Cooking time: 45 mins
Crisp, crunchy and spicy, these curried roast chickpeas are a delicious vegan snack. Food blogger Jemma Andrew-Adiamah this recipe as a healthier alternative to crisps. If you fancy a drink with your chickpeas the spicy flavour will pair perfectly with a glass of Peuceta Primitivo.

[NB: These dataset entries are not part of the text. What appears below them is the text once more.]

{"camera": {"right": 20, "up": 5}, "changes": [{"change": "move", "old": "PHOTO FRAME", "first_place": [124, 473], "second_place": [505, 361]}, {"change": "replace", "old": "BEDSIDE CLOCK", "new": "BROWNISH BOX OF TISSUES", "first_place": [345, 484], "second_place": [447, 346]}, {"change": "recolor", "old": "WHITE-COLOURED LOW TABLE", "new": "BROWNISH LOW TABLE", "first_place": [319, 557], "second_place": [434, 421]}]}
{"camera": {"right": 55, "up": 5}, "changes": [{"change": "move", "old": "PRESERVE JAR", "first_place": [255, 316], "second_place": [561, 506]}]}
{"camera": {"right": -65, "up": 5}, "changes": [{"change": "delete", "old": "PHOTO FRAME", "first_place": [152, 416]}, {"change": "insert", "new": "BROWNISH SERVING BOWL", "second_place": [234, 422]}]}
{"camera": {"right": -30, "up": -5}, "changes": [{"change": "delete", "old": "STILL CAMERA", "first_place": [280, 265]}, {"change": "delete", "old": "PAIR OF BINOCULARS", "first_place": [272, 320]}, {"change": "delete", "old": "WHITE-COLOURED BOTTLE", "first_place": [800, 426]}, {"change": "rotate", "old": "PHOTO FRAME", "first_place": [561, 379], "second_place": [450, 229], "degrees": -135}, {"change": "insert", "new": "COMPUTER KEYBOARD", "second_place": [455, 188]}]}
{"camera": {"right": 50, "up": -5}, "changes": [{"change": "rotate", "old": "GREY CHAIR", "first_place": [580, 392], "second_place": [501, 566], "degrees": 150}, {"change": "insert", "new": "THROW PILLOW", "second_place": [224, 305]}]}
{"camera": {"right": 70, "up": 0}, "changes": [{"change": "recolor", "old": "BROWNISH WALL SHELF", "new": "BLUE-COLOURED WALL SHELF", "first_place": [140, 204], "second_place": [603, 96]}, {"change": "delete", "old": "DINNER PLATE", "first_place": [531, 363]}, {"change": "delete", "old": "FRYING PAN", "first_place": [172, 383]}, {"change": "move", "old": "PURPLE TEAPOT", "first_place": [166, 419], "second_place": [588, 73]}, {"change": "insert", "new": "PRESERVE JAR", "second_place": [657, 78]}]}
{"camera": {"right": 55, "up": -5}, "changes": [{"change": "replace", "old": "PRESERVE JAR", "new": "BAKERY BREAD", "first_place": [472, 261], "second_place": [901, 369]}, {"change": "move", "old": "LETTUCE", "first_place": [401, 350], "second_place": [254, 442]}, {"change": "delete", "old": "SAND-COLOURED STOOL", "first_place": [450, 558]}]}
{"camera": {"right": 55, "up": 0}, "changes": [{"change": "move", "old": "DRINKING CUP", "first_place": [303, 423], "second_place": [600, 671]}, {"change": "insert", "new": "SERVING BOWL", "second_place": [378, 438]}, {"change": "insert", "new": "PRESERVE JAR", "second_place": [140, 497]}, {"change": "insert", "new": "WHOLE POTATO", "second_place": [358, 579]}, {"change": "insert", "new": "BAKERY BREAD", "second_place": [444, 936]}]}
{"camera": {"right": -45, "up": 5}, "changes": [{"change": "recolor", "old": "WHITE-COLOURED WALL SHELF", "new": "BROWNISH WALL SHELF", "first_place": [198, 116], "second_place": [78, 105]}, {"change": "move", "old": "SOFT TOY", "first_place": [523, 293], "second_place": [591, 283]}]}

Ingredients: (For 4 servings)
- 2 tins chickpeasdrained and rinsed
- 2 tbsp rapeseed oil
- 3 tsp curry powder
- 1 tsp garlic powder
- 1 tsp paprika
- 1 tsp sea salt
- 1 tsp black pepperfreshly ground
1. Preheat the oven to 200ºC/180ºC fan/gas mark 6.
2. Pour the drained chickpeas into a clean tea towel and dry off any remaining residue, removing any skins that may have come loose.
3. Transfer the chickpeas to a non-stick baking tray and toss in the oil to coat. Bake for 35 - 40 minutes, until golden brown and crisp.
4. Once cooked, pour the chickpeas into a bowl and add the spices, salt and pepper. Mix well, ensuring all the chickpeas are evenly coated.
5. Allow to cool before eating.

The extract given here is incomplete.